Rock legend Rod Stewart was playing an exclusive gig for Carmignac Gestion investors following its latest investor conference and the crowd’s excitement was palpable.

While it took a few songs to loosen up, by the time Stewart’s rendition of ‘Twistin’ the Night Away’ came on, the entire audience was on its feet.

It seems Carmignac were not lying in their latest monthly newsletter when they said 2012 would be a ‘rock’n’roll year', but few could have predicted that Edouard Carmignac himself (pictured above with Rod Stewart) would be the very one kicking off the year in such a rocking fashion.


 

It was a rather bizarre experience, an entire theatre hired out for a single corporate event. No guest speakers or announcements, simply a closed gig in which Edouard Carmignac rubbed shoulders with a rock star.

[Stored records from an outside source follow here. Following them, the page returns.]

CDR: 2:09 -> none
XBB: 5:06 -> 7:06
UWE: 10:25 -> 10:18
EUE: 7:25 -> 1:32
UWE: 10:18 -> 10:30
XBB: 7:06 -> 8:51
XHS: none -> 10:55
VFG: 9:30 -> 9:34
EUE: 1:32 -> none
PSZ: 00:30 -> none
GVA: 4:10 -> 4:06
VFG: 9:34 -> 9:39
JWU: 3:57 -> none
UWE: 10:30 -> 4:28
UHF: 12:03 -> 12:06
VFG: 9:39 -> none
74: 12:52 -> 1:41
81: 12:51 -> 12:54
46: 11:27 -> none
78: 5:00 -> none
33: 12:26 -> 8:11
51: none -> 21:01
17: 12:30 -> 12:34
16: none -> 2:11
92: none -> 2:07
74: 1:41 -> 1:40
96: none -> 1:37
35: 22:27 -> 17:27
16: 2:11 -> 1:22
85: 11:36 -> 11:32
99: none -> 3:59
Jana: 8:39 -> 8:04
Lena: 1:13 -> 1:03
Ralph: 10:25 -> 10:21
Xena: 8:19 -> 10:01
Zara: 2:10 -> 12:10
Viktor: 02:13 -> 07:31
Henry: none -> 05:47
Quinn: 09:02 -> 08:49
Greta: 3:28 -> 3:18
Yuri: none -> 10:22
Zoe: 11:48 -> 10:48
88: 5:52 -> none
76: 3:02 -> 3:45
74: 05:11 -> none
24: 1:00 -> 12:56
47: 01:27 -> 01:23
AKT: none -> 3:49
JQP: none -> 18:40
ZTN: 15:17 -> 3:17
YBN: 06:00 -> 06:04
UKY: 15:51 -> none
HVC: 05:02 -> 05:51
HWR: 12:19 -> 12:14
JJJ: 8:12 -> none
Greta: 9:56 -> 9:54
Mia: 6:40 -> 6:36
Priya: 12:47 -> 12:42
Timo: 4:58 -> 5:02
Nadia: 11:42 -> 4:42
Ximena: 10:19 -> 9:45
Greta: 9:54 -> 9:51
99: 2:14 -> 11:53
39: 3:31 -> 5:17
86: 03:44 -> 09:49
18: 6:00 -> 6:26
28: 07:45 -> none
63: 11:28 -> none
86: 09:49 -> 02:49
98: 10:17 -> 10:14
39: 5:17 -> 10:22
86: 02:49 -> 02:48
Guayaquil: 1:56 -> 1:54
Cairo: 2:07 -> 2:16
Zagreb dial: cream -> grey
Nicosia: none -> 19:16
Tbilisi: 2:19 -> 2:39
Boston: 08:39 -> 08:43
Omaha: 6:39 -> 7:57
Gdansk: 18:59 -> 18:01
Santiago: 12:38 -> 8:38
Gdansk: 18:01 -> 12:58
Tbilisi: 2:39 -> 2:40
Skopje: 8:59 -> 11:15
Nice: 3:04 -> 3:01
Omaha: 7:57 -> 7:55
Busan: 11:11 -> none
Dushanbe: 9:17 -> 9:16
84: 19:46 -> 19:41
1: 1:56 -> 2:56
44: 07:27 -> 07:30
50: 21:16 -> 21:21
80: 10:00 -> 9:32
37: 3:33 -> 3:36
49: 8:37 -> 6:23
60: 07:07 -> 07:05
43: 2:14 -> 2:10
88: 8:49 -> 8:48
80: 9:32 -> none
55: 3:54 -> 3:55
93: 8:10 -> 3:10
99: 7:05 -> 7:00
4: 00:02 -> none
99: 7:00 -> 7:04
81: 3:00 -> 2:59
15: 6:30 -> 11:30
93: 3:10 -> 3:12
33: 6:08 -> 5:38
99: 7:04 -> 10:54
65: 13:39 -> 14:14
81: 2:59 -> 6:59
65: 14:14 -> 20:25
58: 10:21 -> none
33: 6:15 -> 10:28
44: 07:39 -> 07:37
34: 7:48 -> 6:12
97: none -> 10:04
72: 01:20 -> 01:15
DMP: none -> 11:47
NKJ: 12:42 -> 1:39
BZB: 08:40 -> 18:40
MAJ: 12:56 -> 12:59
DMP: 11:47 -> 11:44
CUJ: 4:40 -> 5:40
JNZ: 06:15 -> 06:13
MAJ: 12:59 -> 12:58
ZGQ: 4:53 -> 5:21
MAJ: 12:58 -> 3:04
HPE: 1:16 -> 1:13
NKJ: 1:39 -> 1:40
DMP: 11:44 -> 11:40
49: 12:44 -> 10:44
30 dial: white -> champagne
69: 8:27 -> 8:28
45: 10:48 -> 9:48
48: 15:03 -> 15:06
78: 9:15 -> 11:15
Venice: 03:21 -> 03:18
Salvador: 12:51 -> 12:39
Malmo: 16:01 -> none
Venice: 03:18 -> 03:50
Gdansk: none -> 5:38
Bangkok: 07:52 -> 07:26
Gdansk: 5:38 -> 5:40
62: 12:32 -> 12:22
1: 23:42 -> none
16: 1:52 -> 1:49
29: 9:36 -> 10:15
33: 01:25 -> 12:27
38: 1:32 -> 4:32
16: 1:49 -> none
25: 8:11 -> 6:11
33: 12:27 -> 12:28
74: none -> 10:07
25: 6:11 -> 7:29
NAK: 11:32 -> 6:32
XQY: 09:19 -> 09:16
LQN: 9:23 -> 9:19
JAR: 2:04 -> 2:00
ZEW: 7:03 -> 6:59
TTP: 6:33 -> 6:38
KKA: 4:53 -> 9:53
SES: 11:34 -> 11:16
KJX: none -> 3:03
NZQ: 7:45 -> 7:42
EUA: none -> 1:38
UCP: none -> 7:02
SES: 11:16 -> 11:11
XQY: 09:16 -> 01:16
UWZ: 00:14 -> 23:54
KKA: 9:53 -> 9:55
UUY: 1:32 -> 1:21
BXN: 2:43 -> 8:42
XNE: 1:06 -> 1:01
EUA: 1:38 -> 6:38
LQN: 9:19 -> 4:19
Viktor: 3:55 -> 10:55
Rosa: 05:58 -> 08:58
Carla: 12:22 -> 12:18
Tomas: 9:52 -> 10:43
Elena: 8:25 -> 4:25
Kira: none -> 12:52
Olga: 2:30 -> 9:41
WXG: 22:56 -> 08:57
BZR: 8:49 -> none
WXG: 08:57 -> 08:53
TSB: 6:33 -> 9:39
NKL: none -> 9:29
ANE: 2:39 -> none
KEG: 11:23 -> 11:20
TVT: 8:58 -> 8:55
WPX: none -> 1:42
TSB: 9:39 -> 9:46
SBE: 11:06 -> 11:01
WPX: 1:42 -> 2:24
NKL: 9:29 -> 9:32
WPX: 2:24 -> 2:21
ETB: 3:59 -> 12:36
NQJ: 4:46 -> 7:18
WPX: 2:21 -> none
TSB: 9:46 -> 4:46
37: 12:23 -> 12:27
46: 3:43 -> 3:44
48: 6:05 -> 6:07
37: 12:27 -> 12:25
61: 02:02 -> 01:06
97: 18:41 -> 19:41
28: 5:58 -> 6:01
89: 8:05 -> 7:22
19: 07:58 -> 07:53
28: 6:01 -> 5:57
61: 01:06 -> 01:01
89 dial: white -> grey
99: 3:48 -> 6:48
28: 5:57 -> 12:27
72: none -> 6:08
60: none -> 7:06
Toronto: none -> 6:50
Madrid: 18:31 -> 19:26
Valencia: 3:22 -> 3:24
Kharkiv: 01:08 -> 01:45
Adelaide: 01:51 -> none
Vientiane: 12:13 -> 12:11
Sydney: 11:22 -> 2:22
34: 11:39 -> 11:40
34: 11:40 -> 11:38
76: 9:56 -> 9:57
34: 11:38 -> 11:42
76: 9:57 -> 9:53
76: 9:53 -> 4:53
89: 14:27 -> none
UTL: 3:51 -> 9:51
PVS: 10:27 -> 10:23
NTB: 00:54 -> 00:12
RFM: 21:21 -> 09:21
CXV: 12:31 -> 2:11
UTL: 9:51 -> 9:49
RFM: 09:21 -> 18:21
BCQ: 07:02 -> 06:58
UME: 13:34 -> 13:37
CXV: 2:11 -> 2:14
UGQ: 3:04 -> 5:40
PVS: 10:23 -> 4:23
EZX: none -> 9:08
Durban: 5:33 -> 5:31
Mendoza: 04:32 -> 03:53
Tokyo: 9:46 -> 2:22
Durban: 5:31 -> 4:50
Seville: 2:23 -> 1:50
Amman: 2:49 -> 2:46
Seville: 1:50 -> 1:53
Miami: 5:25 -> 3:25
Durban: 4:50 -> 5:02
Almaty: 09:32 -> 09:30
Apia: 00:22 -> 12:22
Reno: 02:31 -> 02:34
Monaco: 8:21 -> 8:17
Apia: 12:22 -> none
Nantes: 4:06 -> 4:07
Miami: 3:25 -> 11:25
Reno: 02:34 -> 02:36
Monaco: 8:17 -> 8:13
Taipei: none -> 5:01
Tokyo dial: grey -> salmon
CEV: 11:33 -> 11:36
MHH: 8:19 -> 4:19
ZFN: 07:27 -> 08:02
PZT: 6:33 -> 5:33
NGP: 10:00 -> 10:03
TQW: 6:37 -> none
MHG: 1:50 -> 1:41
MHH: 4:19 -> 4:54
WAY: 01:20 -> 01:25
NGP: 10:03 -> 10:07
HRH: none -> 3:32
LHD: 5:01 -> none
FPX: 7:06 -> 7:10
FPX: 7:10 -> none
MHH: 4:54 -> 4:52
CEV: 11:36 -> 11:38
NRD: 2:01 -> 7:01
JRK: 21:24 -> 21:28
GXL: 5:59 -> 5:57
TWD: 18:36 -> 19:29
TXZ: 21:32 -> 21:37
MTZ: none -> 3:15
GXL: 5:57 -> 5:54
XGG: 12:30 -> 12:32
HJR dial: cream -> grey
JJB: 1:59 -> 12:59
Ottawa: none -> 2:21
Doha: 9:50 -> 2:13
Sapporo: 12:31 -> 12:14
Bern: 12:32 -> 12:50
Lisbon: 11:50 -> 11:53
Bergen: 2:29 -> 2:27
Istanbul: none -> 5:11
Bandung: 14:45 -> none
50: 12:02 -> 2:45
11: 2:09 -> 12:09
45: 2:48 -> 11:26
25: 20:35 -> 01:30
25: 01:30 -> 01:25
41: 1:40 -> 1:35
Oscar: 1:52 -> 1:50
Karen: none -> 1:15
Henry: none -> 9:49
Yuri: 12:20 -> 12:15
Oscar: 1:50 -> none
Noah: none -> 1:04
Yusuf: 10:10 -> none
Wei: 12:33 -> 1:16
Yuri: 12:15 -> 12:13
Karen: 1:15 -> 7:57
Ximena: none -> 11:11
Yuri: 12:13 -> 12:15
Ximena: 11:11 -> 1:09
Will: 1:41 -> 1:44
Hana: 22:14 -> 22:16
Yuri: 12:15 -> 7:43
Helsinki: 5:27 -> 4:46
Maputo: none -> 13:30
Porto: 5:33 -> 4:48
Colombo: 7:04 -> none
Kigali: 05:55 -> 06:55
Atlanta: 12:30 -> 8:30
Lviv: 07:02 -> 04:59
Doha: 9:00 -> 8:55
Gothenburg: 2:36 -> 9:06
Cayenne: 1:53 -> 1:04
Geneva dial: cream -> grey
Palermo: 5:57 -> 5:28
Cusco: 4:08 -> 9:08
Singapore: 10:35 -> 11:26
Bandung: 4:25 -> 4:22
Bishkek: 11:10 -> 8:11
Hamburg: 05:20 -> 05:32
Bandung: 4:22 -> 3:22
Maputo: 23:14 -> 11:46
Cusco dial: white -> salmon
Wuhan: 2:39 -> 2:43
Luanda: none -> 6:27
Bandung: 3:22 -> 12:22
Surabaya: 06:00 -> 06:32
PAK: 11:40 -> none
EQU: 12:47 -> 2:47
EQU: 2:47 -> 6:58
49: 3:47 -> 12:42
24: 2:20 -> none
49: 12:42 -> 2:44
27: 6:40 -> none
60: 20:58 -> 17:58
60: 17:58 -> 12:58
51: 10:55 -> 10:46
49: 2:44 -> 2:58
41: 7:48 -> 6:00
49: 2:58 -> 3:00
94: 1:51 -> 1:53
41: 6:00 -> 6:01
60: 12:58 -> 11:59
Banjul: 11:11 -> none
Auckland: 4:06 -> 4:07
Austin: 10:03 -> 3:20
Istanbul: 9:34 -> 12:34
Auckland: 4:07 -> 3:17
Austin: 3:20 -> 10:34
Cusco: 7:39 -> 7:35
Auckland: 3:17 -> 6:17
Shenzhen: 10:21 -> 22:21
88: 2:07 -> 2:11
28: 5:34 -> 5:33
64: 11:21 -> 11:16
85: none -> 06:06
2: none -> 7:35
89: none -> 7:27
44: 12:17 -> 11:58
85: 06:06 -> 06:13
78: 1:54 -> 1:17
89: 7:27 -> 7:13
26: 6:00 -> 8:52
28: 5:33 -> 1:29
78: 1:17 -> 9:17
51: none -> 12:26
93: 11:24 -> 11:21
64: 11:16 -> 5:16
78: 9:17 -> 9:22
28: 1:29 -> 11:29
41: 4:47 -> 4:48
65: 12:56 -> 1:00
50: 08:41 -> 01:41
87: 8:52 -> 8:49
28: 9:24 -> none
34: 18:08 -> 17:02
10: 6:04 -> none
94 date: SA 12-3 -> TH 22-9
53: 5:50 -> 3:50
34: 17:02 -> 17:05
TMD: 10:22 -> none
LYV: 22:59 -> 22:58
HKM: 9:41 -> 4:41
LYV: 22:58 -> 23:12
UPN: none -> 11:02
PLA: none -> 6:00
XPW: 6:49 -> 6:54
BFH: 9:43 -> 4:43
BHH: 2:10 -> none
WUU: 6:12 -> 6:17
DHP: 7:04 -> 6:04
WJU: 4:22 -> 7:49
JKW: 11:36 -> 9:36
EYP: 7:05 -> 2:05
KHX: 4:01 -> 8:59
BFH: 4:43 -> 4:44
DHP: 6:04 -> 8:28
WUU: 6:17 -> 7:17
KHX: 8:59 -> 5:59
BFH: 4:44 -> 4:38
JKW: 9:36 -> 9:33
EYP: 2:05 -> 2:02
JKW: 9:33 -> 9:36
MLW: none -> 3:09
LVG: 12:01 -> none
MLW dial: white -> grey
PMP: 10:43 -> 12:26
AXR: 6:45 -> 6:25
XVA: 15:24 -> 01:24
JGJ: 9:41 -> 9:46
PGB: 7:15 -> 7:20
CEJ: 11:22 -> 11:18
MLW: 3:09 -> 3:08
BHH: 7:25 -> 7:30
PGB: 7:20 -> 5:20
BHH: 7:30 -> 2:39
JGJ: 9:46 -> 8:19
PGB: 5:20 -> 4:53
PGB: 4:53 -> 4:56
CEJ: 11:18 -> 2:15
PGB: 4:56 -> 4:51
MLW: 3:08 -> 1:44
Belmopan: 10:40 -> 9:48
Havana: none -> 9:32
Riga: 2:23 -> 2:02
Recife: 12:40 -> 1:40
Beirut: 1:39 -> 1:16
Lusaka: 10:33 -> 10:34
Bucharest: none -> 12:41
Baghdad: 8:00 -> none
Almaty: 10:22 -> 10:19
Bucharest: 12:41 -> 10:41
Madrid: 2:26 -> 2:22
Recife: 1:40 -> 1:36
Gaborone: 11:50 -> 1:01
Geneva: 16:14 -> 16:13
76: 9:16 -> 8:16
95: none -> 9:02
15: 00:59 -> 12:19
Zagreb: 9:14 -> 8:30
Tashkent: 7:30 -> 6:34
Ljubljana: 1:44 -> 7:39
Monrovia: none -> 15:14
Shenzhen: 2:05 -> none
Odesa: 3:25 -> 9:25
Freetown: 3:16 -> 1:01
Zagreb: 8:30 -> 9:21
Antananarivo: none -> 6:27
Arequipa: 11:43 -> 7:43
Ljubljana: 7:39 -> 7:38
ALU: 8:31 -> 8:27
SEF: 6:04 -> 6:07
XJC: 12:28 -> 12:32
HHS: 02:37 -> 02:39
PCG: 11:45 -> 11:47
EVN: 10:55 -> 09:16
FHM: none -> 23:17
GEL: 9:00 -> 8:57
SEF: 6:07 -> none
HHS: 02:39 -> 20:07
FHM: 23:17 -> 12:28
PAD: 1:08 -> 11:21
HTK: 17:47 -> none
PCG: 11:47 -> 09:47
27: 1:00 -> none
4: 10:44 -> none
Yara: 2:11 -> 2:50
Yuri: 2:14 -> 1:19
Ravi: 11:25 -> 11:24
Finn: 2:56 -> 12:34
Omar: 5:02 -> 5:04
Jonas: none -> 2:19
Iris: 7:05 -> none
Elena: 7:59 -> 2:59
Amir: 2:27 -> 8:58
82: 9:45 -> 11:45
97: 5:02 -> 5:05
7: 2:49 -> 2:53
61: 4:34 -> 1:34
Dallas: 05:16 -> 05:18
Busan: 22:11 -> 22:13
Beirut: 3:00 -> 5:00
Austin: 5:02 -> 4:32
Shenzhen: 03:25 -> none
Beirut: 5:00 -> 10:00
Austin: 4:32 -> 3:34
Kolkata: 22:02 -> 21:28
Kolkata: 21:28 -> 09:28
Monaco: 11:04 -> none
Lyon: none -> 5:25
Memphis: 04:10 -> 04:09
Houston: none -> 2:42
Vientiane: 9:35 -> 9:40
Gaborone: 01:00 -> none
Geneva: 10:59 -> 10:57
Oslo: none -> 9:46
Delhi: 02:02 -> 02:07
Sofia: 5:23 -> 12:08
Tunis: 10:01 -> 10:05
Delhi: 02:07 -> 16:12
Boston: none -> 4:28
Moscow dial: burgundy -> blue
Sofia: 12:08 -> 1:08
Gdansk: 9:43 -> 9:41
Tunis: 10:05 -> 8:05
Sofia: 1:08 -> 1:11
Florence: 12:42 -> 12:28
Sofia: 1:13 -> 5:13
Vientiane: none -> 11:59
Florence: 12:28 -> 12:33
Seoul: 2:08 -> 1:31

You could argue this was Carmignac showing he is not afraid to take a contrarian position – while policymakers are all talking austerity, he hires a rock star to entertain his investors.

The crowds’ growing enthusiasm during the gig is a somewhat fitting analogy for the overall mood and expectations of the Parisian investment community that I met with last week.

One leading French fund manager summed it up rather well – ‘measured optimism’ she called it.

The gloomy predictions at the end of last year following the gruelling summer were overly pessimistic, many told me. Good companies’ valuations will soon begin to creep up in 2012 and choices made now will prove decisive in the coming months.

‘Equities are not the devil and bonds are not the be-all and end-all’, as one fund selector put it.

What about the French downgrade? Well that has had little or no effect on their strategy. Expected and predictable, even if S&P had already made the faux pas of publishing it weeks before the official statement by mistake.

Tactical and stock-picking prowess will be the key to making returns in 2012 one selector told me, and those types of managers are tthe most sought-after at the start of the year.

Rendez-vous in six months’ time to see if this prudent optimism was justified.